● YOUR ASSIGNMENT
Answer these questions using the passage on teaching clauses.
1. What three functions can subordinate clauses serve?
2. What kind of clause must a sentence with only one S/V/C pattern be?
3. What helps students master the analytical procedure?

● PASSAGE PROVIDED
—————

Memorization Required:

1. A clause is a subject / finite verb / complement pattern and all the words that chunk to it. [This means that there will be one clause for every S/V/C pattern that students can identify.]
2. Subordinate clauses function as nouns, adjectives, or adverbs; main clauses have no such function.
3. If a sentence has only one S/V/C pattern, it has to be a main clause.
4. If a sentence has more than one clause, find the subordinate clauses first. Do this by looking for subordinate conjunctions and/or by beginning with the last S/V/C pattern in the sentence and working backwards through the sentence.

Although I give students an instructional handout on clauses (See the end of this chapter.), I do expect them to memorize the definition of a clause. I also suggest that if they memorize the content of items 2 - 4, they will not have to use the handout very often.

Suggested Approaches to Instruction:

        Within the KISS Approach, the fastest way to teach students how to identify clauses is to give them the instructional handout, demonstrate how to use it, and then give them a series of short, randomly selected passages as exercises which will be reviewed in class.  In analyzing the sentences in a passage, the students should work in the regular KISS manner, sentence by sentence, first placing prepositional phrases in parentheses, then labeling S/V/C patterns, and only then turning to the instructional material for clauses. Learning to recognize the various types of clauses is a matter of using a few rules, learning to recognize coordinating and subordinating conjunctions, and then mastering the analytical procedure. The procedure presents the most difficulty, but reviewing homework with the KISS Grammar Game helps students master it.

—————

● PROVIDED MATERIAL
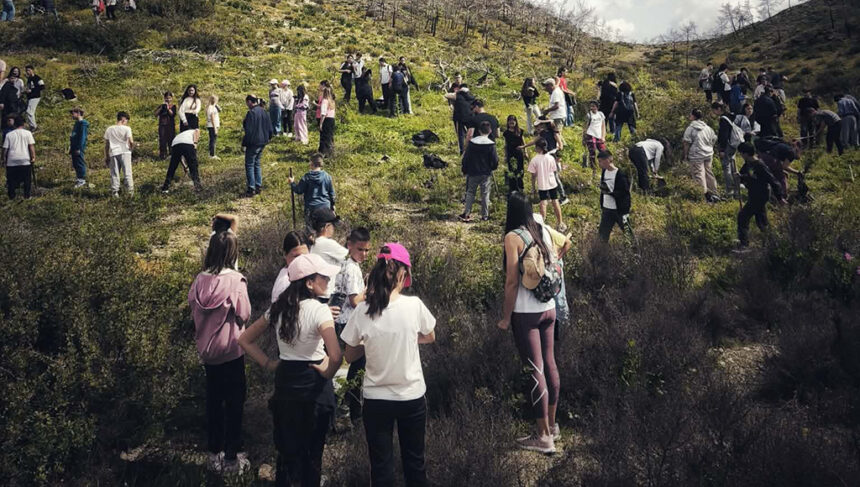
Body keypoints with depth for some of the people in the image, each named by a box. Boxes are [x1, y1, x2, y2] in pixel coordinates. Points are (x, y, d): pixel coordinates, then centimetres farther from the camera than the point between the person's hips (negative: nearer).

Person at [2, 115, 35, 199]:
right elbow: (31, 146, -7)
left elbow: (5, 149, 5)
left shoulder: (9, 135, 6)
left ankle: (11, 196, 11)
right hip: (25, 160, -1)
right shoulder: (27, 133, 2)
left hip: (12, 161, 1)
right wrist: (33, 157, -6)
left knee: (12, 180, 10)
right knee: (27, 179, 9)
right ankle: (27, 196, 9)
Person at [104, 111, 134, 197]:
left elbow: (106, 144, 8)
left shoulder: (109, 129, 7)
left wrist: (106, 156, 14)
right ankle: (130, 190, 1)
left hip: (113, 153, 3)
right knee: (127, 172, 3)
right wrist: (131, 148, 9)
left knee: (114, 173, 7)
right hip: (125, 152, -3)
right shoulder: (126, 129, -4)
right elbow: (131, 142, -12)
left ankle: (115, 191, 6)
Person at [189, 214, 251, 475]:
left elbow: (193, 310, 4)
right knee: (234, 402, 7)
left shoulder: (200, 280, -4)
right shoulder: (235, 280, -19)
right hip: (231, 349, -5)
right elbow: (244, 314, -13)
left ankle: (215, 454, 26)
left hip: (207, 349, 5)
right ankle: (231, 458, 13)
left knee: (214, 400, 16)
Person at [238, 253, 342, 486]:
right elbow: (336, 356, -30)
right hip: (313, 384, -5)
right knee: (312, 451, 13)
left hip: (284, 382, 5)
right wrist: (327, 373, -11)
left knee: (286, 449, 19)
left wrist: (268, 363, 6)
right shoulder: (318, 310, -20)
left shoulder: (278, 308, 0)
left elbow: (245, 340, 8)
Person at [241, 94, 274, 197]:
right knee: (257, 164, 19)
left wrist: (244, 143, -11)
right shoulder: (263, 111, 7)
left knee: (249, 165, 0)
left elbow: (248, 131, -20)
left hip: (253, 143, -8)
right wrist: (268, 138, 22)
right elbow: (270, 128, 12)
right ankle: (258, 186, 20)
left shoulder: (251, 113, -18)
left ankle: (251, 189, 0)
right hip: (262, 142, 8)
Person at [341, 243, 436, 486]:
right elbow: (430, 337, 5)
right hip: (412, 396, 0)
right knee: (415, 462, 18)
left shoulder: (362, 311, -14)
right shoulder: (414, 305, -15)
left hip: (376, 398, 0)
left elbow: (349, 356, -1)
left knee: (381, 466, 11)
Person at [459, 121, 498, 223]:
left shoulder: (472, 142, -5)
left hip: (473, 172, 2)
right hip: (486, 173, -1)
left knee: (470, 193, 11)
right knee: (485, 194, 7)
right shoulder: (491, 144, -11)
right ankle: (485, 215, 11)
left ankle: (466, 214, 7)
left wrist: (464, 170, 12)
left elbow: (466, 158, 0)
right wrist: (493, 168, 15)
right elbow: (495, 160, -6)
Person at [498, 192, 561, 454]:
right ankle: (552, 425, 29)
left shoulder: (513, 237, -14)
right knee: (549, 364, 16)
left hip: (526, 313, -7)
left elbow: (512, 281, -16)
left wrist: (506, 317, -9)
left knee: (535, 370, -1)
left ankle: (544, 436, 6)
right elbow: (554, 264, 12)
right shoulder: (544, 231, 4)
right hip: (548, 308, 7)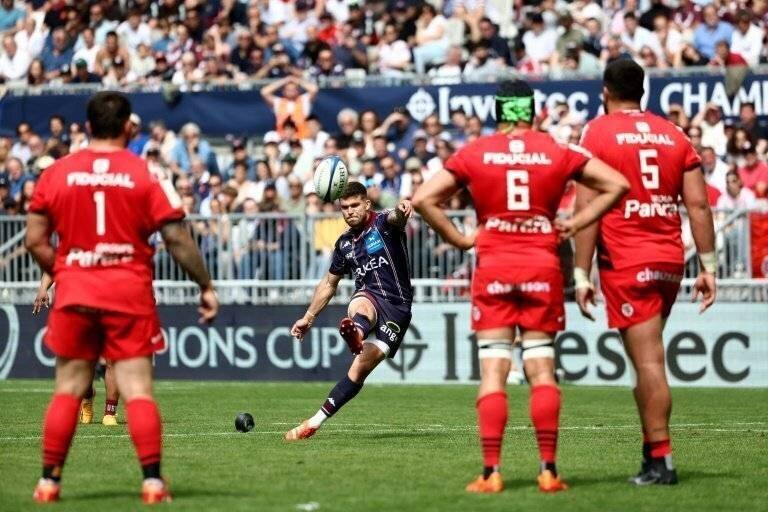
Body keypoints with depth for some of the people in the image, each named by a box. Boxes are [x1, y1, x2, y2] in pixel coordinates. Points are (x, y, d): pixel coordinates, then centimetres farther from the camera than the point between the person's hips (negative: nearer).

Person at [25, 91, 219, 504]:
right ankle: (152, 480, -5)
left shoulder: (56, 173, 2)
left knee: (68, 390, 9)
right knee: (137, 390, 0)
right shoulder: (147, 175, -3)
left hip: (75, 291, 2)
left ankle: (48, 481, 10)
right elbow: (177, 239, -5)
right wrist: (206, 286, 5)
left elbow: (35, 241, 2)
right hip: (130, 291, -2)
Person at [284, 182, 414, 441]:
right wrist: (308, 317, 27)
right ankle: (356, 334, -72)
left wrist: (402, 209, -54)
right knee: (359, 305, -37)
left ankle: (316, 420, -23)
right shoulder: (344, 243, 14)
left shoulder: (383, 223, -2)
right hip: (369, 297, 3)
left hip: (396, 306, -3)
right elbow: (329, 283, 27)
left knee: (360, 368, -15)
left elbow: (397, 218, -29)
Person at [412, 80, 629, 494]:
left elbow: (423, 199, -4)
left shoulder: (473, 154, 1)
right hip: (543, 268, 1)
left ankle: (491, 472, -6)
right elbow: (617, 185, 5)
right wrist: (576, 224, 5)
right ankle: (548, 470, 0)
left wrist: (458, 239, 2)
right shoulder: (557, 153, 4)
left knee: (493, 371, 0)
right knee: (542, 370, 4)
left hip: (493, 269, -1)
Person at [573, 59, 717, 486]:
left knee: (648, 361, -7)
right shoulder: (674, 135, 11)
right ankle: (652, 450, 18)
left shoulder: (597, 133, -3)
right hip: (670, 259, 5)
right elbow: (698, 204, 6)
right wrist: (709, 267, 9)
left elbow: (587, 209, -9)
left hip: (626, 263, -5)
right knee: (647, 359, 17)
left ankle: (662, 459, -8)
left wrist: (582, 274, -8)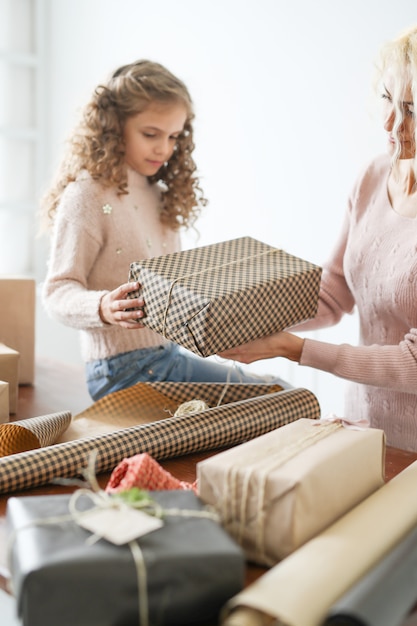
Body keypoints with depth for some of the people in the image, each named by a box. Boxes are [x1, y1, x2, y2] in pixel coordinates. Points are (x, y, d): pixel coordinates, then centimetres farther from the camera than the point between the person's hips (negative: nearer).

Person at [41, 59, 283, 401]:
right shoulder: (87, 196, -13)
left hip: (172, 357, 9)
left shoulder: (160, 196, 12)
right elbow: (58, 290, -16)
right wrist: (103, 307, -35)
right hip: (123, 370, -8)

—————

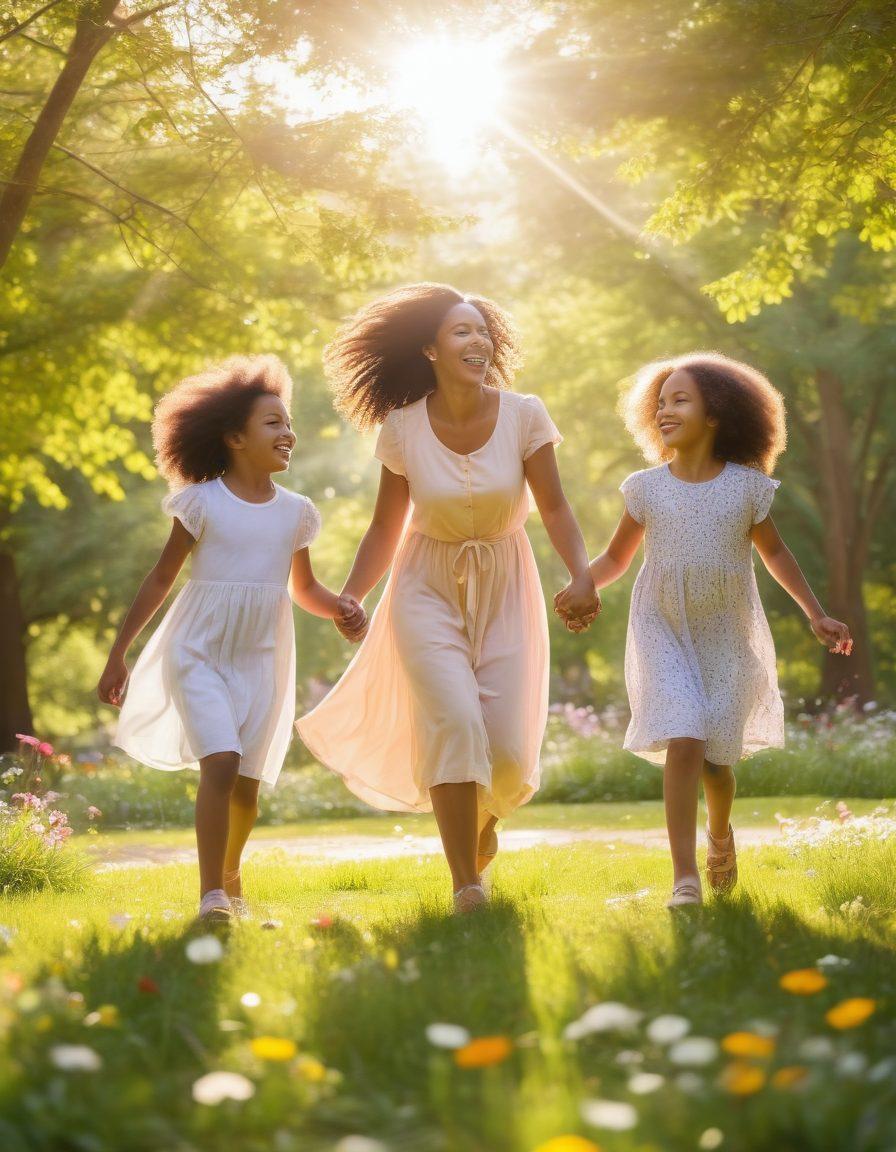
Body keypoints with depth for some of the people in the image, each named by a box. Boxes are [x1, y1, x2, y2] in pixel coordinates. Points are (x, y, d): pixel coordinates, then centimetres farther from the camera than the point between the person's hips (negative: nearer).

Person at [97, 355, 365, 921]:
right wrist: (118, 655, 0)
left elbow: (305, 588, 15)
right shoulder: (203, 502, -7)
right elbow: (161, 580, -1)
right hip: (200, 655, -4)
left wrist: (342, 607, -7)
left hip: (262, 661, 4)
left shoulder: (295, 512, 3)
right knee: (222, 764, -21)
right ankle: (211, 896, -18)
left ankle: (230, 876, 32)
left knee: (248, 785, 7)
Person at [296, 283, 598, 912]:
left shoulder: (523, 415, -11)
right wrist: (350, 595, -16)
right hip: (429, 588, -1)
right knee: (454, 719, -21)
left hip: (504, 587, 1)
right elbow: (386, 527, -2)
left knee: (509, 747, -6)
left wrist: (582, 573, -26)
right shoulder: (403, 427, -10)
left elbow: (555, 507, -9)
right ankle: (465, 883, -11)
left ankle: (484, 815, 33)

—————

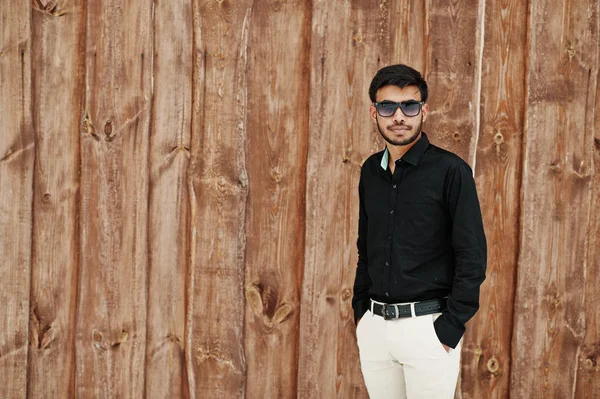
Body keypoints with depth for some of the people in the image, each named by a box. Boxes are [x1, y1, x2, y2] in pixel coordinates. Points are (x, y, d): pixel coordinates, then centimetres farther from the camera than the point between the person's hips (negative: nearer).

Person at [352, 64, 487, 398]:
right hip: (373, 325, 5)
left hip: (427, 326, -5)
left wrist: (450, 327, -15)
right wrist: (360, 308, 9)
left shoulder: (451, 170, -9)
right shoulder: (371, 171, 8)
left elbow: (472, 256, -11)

—————

● YOUR SOLUTION
1. Subordinate clauses function as nouns, adjectives, or adverbs.
2. It has to be a main clause.
3. Reviewing homework with the KISS Grammar Game helps students master it.